= Simon Bailey (runner) =

English runner

Simon Roger Arthur Bailey (born 23 January 1980) is an English runner who has been a national fell running champion several times and who has represented his country at the World Mountain Running Trophy.

He is the son of Roger and Vanessa Bailey of Rushton Spencer near the border between Staffordshire and Cheshire.

Bailey’s potential was noticed when he finished second in the Shutlingsloe Fell Race at the age of fourteen and he was encouraged to focus on fell running by the race winner Dave Neill. As young athletes, Simon and his sister Kate both became national champions in their age groups and represented England in the junior races at the World Mountain Running Trophy in 1999, when Simon finished in fifth place and Kate was the bronze medallist.

As a senior athlete, Simon ran at the World Mountain Running Trophy in 2003, finishing eleventh.

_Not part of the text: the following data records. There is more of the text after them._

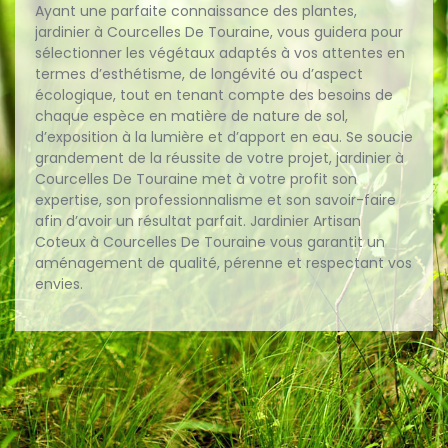
Ayant une parfaite connaissance des plantes,
jardinier à Courcelles De Touraine, vous guidera pour
sélectionner les végétaux adaptés à vos attentes en
termes d’esthétisme, de longévité ou d’aspect
écologique, tout en tenant compte des besoins de
chaque espèce en matière de nature de sol,
d’exposition à la lumière et d’apport en eau. Se soucie
grandement de la réussite de votre projet, jardinier à
Courcelles De Touraine met à votre profit son
expertise, son professionnalisme et son savoir-faire
afin d’avoir un résultat parfait. Jardinier Artisan
Coteux à Courcelles De Touraine vous garantit un
aménagement de qualité, pérenne et respectant vos
envies.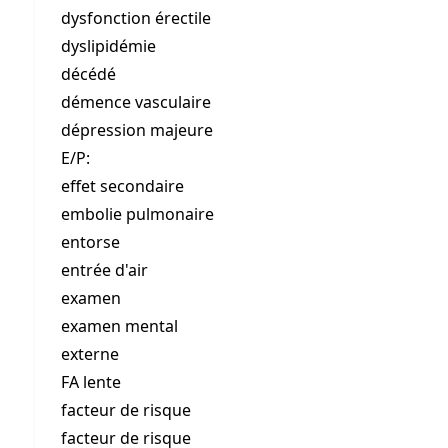
dysfonction érectile
dyslipidémie
décédé
démence vasculaire
dépression majeure
E/P:
effet secondaire
embolie pulmonaire
entorse
entrée d'air
examen
examen mental
externe
FA lente
facteur de risque
facteur de risque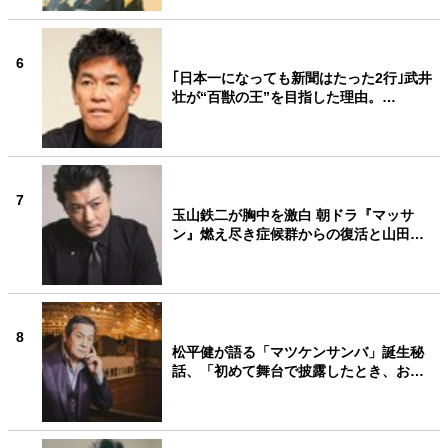
6
｢日本一になっても新聞はたった2行｣武井
壮が“百獣の王”を目指した理由。…
7
玉山鉄二が胸中を激白 朝ドラ『マッサ
ン』燃え尽き症候群からの復活と山田…
8
松平健が語る「マツケンサンバ」誕生秘
話、「初めて舞台で披露したとき、お…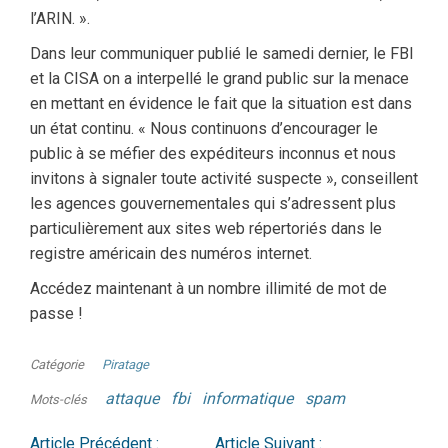
l’ARIN. ».
Dans leur communiquer publié le samedi dernier, le FBI
et la CISA on a interpellé le grand public sur la menace
en mettant en évidence le fait que la situation est dans
un état continu. « Nous continuons d’encourager le
public à se méfier des expéditeurs inconnus et nous
invitons à signaler toute activité suspecte », conseillent
les agences gouvernementales qui s’adressent plus
particulièrement aux sites web répertoriés dans le
registre américain des numéros internet.
Accédez maintenant à un nombre illimité de mot de
passe !
Catégorie
Piratage
attaque
fbi
informatique
spam
Mots-clés
Article Précédent :
Article Suivant :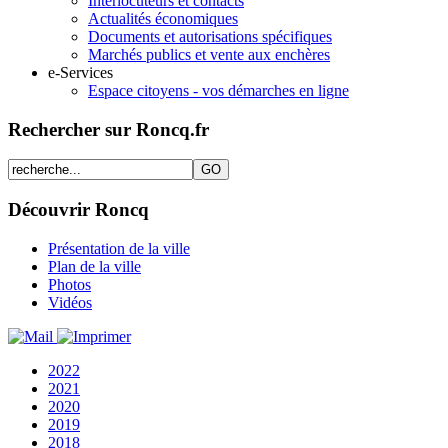
Interlocuteurs et contacts
Actualités économiques
Documents et autorisations spécifiques
Marchés publics et vente aux enchères
e-Services
Espace citoyens - vos démarches en ligne
Rechercher sur Roncq.fr
Découvrir Roncq
Présentation de la ville
Plan de la ville
Photos
Vidéos
2022
2021
2020
2019
2018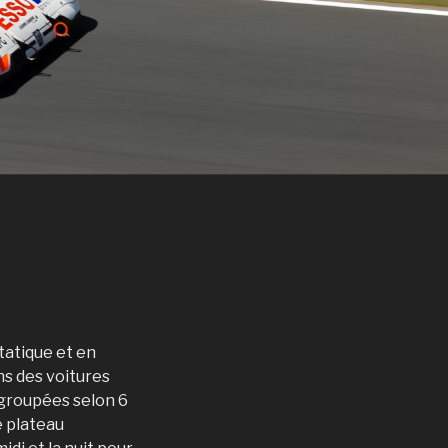
tatique et en
ns des voitures
egroupées selon 6
e plateau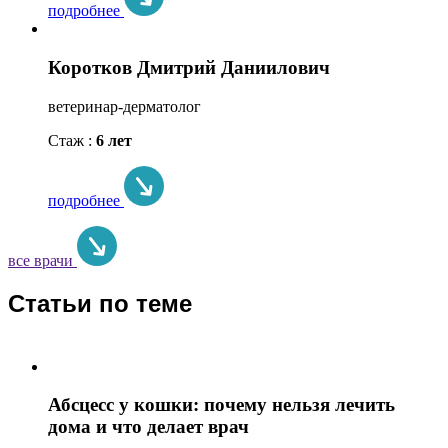
подробнее
Коротков Дмитрий Даниилович
ветеринар-дерматолог
Стаж :
6 лет
подробнее
все врачи
Статьи по теме
Абсцесс у кошки: почему нельзя лечить
дома и что делает врач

In the 2004 season, Bailey became the youngest man to win both the British and English Fell Running Championships in the same year, when he won five out the eight championship races in which he competed and set course records in three of them. He went on to win the English Championships again in 2005 (jointly with Rob Hope), 2007, 2009, 2012, 2013, 2015 and 2016 and his tally of eight wins is higher than that of any other runner in the history of the competition. He was also the British Open Fell Runners Association champion in 2016.

Bailey finished fourth in the up and down race at the Commonwealth Mountain Running Championships in 2009 and in 2015, he took second place in the over-35 category at the World Masters Mountain Running Championships.

In 2006 he married Kirstin Bailey. Kirstin has also competed in fell running and was the Yorkshire champion in 2002.